Le gouvernement du Land de Sarre en tant que premier bénéficiaire fut chargé de la direction du projet de la TFF. Le Land de Sarre, représenté par le Ministère de l’Economie, du Travail, de l’Energie et des Transports (METET) est soutenu par la Communauté germanophone de Belgique en tant que „partenaire opérationnel“. A ceux-ci viennent s’ajouter en tant que „partenaires méthodologiques“ le Luxembourg, la Rhénanie-Palatinat, la Wallonie représentée par le Service public wallon de l’emploi et de la formation (FOREM), ainsi que la Lorraine représentée par la Préfecture et le Conseil Régional.

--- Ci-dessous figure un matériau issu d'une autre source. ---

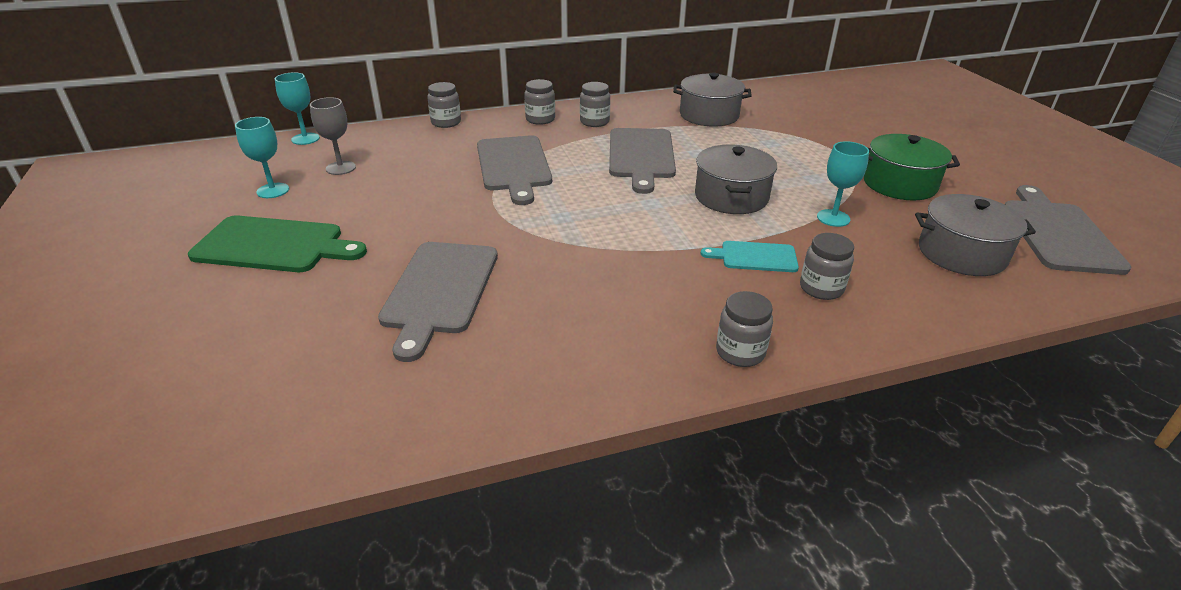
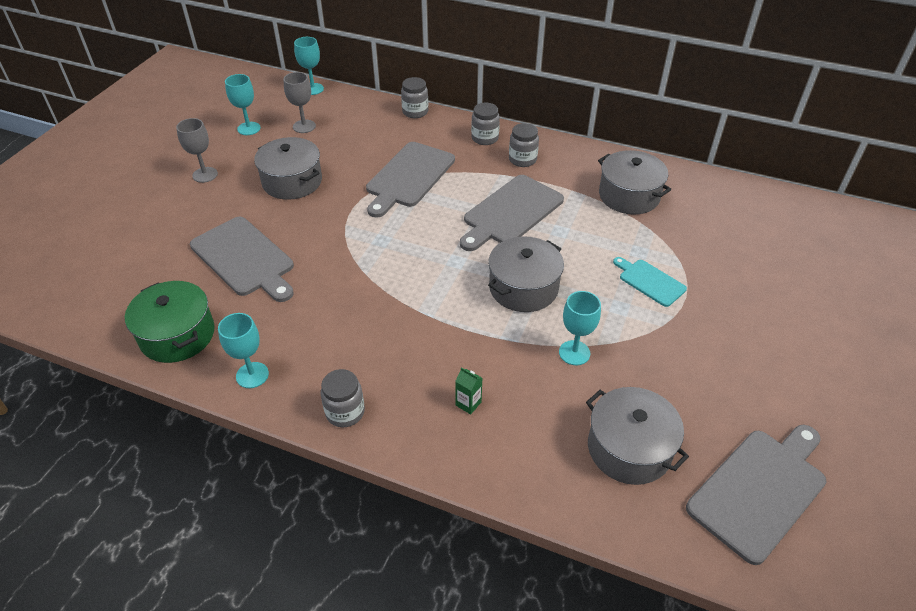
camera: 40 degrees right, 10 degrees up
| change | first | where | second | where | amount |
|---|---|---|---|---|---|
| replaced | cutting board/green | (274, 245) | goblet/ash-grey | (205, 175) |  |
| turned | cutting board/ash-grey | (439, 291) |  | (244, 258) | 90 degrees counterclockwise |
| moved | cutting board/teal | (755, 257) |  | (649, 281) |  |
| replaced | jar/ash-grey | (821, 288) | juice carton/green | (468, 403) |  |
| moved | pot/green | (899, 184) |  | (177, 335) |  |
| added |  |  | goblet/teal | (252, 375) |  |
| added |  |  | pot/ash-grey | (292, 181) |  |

Le projet fut approuvé le 1er janvier 2011 par les partenaires du projet de coopération Interreg, sa durée initiale est de quatre ans. Les quatre juristes ainsi que l’employée administrative de la TFF se sont mises au travail le 1er septembre 2011.
Le projet a été prolongé pour une durée de 6 mois dans le cadre d’Interreg IV, il se prolonge ainsi jusqu’au 30 juin 2015. La poursuite du projet dans le cadre d’Interreg V est actuellement en pourparler entre les partenaires.
2. Mission de la TFF
La TFF n’est pas un centre de renseignement pour travailleurs frontaliers, elle travaille uniquement comme „bureau d’arrière-plan“.
Sa mission consiste à promouvoir la mobilité professionnelle transfrontalière dans la Grande Région en élaborant des propositions de solutions juridiques et administratives politiquement soutenables afin de répondre aux problèmes fondamentaux rencontrés par les travailleurs frontaliers et les entreprises employant des frontaliers.
Comme les organismes de renseignements sont quotidiennement confrontés aux problèmes rencontrés par les travailleurs frontaliers, il existe une étroite collaboration entre la TFF et les autres acteurs du marché du travail transfrontaliers (tels le réseau EURES, les chambres d’industrie, les organismes de sécurité sociale, les syndicats, mais aussi l’observatoire interregional du marché de l’emploi – OIE). C’est pourquoi des tables rondes sont régulièrement organisées avec ces acteurs afin de permettre l’échange d’informations.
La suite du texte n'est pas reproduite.